Even on a label as freethinking and freewheeling as Chicago-based International Anthem, Carlos Niño is something of an outlier. While his stablemates have ridden the recent wave of free jazz, righteous funk and ambient experimentalism, Niño has taken a different route, one that is harder to define. Calling him an outsider musician is the easy option, but that doesn’t quite cover all the bases. For one thing, that term implies a certain propensity for working alone that doesn’t fit with Niño’s method: he is an inveterate collaborator, and Placenta is his fourth album in as many years to be credited to ‘Carlos Niño & Friends’. And the mythic outsider artist is not known to court success, whereas Niño’s most recent project was as co-composer, producer and percussionist on bona fide superstar André 3000’s most recent album.
-------
ACTIVITY A
According to the Carlos Niño passage, why doesn't the label "outsider musician" fully fit him? Answer in one to three sentences.
ACTIVITY B
Could you print the part of the Carlos Niño passage starting with "Even on a label" and going on through "most recent album."?
-------
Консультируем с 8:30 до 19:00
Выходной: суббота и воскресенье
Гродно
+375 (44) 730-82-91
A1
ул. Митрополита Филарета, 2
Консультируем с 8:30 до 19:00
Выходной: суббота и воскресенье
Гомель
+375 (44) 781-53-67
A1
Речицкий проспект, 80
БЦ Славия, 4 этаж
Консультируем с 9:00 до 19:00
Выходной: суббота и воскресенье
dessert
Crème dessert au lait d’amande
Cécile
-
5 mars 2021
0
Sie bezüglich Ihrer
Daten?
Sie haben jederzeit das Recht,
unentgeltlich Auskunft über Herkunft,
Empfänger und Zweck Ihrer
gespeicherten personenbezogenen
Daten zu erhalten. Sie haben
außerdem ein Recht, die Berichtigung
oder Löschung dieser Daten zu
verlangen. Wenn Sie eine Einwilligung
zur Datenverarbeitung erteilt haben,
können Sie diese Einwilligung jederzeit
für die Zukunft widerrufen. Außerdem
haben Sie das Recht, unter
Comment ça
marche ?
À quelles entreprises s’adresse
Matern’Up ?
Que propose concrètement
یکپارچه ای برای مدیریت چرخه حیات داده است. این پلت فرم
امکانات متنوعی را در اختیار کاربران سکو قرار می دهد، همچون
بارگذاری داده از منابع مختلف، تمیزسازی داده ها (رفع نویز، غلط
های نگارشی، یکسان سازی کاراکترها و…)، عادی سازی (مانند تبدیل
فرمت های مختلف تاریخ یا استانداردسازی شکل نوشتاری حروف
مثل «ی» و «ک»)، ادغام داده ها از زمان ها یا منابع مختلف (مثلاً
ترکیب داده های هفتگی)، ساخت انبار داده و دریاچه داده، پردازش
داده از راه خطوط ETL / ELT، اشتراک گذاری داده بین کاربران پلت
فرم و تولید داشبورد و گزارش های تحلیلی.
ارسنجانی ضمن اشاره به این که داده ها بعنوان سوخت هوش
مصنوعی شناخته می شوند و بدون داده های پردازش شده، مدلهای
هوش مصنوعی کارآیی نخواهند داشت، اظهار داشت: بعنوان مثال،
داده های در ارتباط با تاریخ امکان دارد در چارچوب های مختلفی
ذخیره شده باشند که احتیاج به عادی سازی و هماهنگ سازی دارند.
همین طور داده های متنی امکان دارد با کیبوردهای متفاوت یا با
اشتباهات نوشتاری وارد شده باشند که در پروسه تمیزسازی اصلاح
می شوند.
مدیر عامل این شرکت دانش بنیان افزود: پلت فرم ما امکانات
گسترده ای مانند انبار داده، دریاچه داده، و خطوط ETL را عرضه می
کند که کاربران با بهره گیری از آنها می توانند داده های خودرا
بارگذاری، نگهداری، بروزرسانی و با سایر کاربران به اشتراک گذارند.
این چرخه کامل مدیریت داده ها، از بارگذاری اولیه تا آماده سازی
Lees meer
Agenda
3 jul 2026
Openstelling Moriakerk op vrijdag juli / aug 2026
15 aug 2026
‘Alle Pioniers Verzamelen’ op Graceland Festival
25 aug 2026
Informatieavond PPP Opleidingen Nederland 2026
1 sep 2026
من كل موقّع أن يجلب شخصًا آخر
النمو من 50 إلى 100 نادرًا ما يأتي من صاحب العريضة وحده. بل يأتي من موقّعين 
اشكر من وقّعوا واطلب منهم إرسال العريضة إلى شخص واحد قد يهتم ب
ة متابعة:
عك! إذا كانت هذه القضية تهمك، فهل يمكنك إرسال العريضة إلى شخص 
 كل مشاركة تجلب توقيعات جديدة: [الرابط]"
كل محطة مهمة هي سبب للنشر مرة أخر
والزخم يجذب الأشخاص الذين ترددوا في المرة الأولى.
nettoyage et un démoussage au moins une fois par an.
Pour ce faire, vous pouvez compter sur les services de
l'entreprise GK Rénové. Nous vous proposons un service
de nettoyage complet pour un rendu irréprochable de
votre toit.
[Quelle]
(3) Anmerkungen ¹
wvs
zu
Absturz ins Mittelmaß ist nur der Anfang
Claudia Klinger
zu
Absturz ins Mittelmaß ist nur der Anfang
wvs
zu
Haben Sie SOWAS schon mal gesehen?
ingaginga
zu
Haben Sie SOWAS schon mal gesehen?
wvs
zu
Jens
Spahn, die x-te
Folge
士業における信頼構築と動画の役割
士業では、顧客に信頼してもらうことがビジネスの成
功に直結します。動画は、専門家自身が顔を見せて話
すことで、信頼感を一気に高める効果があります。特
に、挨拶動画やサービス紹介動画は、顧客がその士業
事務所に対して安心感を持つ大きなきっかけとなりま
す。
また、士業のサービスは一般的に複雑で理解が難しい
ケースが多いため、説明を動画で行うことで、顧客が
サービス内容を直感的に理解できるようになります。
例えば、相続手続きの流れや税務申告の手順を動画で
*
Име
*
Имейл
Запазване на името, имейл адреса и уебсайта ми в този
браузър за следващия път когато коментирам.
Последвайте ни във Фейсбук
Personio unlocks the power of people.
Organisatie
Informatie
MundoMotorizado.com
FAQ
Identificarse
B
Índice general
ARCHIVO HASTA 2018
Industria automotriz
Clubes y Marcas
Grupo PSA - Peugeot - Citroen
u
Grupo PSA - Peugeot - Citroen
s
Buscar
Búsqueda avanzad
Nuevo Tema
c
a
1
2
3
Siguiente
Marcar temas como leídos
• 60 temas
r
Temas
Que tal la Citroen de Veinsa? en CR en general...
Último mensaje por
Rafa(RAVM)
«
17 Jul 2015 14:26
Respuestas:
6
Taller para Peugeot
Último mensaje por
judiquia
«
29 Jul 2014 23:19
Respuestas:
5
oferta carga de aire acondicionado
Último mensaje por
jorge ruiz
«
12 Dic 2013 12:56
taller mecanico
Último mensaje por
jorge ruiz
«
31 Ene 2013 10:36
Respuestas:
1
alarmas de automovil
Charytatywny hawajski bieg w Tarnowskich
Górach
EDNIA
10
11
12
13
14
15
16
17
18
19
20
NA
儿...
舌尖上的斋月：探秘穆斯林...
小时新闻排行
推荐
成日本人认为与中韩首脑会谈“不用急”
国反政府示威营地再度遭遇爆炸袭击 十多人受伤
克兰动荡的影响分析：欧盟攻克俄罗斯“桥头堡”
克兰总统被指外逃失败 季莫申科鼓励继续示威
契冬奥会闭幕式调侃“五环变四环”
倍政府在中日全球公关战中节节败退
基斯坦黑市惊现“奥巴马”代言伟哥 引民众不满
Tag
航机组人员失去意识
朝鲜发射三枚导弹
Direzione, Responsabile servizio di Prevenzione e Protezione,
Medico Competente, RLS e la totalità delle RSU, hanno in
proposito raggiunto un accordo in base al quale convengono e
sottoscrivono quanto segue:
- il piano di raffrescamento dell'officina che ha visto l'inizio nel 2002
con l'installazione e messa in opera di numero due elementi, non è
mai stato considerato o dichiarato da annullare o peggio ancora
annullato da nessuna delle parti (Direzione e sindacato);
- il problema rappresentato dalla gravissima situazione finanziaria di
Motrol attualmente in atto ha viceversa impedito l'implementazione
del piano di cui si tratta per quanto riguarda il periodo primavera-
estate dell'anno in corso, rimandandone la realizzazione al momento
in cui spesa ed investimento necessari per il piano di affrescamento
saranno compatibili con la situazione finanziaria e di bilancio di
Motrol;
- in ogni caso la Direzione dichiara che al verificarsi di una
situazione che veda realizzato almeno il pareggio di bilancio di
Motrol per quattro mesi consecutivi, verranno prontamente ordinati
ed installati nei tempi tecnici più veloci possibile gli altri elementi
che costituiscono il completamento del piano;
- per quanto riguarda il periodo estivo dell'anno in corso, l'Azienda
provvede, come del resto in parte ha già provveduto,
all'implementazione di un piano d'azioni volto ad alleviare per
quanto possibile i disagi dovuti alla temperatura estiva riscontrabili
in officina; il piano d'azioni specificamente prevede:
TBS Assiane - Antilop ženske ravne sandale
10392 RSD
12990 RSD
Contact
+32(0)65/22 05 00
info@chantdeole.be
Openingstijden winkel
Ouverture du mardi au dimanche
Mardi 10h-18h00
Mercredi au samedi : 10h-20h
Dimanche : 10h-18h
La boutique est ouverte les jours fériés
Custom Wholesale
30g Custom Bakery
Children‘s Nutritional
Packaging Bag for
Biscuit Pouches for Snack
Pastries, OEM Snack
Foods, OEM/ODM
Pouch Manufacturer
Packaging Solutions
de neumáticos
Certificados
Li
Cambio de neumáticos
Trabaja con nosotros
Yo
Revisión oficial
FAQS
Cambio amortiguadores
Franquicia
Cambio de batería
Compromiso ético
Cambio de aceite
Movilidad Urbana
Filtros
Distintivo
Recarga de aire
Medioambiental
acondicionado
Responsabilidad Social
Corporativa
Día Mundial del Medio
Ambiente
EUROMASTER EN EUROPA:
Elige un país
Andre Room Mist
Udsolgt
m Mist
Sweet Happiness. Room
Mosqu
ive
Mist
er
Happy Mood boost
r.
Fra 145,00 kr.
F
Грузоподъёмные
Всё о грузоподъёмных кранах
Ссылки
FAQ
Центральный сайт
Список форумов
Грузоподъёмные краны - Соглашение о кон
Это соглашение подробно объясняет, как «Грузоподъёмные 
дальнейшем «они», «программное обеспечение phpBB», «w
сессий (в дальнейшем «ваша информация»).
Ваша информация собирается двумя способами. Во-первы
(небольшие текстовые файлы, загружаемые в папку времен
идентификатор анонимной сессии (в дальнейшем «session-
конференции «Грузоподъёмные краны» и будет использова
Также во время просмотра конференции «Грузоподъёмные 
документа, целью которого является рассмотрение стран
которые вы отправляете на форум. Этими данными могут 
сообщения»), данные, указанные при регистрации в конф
-------
RESULT A
The term suggests working alone, but Niño is a habitual collaborator whose last four albums have been credited to "Carlos Niño & Friends." Outsider artists are also not known to court success, yet his latest project was co-composing, producing and playing percussion on André 3000's most recent album.

RESULT B
Even on a label as freethinking and freewheeling as Chicago-based International Anthem, Carlos Niño is something of an outlier. While his stablemates have ridden the recent wave of free jazz, righteous funk and ambient experimentalism, Niño has taken a different route, one that is harder to define. Calling him an outsider musician is the easy option, but that doesn’t quite cover all the bases. For one thing, that term implies a certain propensity for working alone that doesn’t fit with Niño’s method: he is an inveterate collaborator, and Placenta is his fourth album in as many years to be credited to ‘Carlos Niño & Friends’. And the mythic outsider artist is not known to court success, whereas Niño’s most recent project was as co-composer, producer and percussionist on bona fide superstar André 3000’s most recent album.